[WHAT IS ASKED]
**A)** Please answer these questions from the thread about test050 failures:
(i) On which system were the tests reported to be running fine?
(ii) How many bad testrun directories does the test050failures archive contain?
(iii) How many runs have both a testrun directory and a core available?
**B)** Locate every line of the records that contains the string "with". Case matters.

[PASSAGE GIVEN]
--------------------
The tests are now running fine on Mac OS X 10.5.6/Intel. I did have one failure on test050, but was unable to reproduce it after the first run...
jens
test050 fails. Often.
https://www.nbcs.rutgers.edu/~richton/test050failures.tar.gz contains 12 bad testrun directories. If it was an assert() or SEGV, I should have core for a backtrace. I don't know if generating all of them ahead of time would be considered useless spam. Ehh...then again, it's probably not readily apparent from a testrun directory if it was a SEGV or not. I'll see what I can put together; in the interim, if there's a particular run that looks particularly interesting, let me know the timestamp (from the directory name) and I can get that trace out.
On Wed, 11 Mar 2009, Aaron Richton wrote:
https://www.nbcs.rutgers.edu/~richton/test050failures.tar.gz contains 12 bad
See also https://www.nbcs.rutgers.edu/~richton/test050backtraces.tar.gz; match to testrun directories by timestamp. There are six that I focused on that have both testrun AND core available.
--------------------
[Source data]
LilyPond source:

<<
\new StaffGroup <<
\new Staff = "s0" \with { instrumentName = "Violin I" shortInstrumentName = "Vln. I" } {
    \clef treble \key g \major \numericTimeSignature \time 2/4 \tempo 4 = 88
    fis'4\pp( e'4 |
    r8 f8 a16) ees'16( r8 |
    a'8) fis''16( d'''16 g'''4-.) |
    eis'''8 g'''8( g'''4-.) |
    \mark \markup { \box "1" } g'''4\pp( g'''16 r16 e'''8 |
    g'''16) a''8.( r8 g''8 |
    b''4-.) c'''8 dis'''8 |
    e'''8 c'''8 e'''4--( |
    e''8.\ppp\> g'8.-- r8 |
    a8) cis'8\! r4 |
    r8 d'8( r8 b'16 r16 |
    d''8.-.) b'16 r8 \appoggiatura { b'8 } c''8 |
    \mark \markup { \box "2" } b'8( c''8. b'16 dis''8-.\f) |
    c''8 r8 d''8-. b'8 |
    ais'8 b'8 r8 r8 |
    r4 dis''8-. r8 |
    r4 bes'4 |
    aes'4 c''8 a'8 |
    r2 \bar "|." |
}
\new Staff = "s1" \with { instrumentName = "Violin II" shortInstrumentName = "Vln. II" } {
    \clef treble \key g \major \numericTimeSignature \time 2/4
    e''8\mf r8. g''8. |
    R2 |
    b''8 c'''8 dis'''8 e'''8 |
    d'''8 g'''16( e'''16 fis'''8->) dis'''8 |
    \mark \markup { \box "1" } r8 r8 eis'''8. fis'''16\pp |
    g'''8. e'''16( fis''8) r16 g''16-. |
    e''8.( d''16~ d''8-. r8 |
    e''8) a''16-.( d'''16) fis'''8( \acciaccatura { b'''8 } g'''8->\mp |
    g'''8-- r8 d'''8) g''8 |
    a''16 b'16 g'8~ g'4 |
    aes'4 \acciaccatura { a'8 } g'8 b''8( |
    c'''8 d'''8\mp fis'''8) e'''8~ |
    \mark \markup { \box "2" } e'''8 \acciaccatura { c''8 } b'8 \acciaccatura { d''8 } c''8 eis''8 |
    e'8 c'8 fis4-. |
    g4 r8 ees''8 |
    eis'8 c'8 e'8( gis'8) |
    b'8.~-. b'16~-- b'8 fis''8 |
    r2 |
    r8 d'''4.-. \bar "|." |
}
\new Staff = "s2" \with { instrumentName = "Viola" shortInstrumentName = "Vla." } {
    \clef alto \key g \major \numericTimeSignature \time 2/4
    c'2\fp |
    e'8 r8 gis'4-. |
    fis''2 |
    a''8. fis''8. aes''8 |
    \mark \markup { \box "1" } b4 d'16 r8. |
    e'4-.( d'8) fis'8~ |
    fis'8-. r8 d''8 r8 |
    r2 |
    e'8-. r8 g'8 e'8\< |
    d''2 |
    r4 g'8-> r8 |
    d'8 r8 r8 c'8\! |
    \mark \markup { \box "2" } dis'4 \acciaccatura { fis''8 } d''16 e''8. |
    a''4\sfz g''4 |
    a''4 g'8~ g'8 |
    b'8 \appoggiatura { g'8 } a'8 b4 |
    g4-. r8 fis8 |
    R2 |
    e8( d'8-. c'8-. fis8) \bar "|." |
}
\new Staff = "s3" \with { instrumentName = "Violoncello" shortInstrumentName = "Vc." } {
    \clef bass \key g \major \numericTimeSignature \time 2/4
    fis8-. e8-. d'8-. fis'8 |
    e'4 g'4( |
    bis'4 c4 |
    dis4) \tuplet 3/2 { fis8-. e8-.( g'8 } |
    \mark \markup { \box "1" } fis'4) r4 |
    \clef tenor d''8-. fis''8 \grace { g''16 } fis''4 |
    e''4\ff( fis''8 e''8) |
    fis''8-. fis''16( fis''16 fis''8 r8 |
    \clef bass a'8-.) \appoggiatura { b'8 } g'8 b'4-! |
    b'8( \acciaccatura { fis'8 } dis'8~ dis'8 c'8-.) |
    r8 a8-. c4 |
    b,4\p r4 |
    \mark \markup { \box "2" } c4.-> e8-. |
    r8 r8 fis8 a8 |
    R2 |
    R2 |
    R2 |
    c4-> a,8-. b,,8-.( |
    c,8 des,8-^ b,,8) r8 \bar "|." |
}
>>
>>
--------------------
[RESULTS OF THE TASKS]
**A)**
(i) Mac OS X 10.5.6/Intel
(ii) 12
(iii) Six

**B)**
\new Staff = "s0" \with { instrumentName = "Violin I" shortInstrumentName = "Vln. I" } {
\new Staff = "s1" \with { instrumentName = "Violin II" shortInstrumentName = "Vln. II" } {
\new Staff = "s2" \with { instrumentName = "Viola" shortInstrumentName = "Vla." } {
\new Staff = "s3" \with { instrumentName = "Violoncello" shortInstrumentName = "Vc." } {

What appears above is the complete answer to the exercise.